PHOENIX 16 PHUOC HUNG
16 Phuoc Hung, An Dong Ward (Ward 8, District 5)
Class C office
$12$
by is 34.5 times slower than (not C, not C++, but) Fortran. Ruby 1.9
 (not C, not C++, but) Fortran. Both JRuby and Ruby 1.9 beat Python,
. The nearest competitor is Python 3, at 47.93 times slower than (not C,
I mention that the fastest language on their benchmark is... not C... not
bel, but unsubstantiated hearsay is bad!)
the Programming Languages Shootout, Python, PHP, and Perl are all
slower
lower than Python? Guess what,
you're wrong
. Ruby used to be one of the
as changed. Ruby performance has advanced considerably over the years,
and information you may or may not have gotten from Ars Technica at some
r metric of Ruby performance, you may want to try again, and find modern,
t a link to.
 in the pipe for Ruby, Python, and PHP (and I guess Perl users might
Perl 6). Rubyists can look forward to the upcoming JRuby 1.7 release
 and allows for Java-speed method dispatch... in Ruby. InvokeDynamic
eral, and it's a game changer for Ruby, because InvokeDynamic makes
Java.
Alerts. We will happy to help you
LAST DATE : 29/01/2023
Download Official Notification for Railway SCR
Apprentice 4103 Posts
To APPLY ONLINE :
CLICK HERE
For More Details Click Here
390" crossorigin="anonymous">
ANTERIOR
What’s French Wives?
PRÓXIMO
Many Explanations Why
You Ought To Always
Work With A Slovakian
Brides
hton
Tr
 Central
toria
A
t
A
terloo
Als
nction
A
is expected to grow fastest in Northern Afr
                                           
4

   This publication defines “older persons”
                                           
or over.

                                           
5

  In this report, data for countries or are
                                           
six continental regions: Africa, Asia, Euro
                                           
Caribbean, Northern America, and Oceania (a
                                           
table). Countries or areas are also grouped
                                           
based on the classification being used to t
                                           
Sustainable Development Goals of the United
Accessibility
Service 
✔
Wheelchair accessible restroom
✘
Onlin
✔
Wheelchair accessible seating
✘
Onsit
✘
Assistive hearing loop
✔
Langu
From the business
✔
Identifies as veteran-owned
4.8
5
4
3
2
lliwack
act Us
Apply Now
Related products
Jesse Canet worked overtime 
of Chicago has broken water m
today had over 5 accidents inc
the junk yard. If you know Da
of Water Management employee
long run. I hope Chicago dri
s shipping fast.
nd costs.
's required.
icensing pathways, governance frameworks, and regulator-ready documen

How to complete this task — Can you return the material line for line without changes, starting at the line that contains "based on the classification being used to t" and ending with the last line of the material?

Answer to this exercise —
based on the classification being used to t
                                           
Sustainable Development Goals of the United
Accessibility
Service 
✔
Wheelchair accessible restroom
✘
Onlin
✔
Wheelchair accessible seating
✘
Onsit
✘
Assistive hearing loop
✔
Langu
From the business
✔
Identifies as veteran-owned
4.8
5
4
3
2
lliwack
act Us
Apply Now
Related products
Jesse Canet worked overtime 
of Chicago has broken water m
today had over 5 accidents inc
the junk yard. If you know Da
of Water Management employee
long run. I hope Chicago dri
s shipping fast.
nd costs.
's required.
icensing pathways, governance frameworks, and regulator-ready documen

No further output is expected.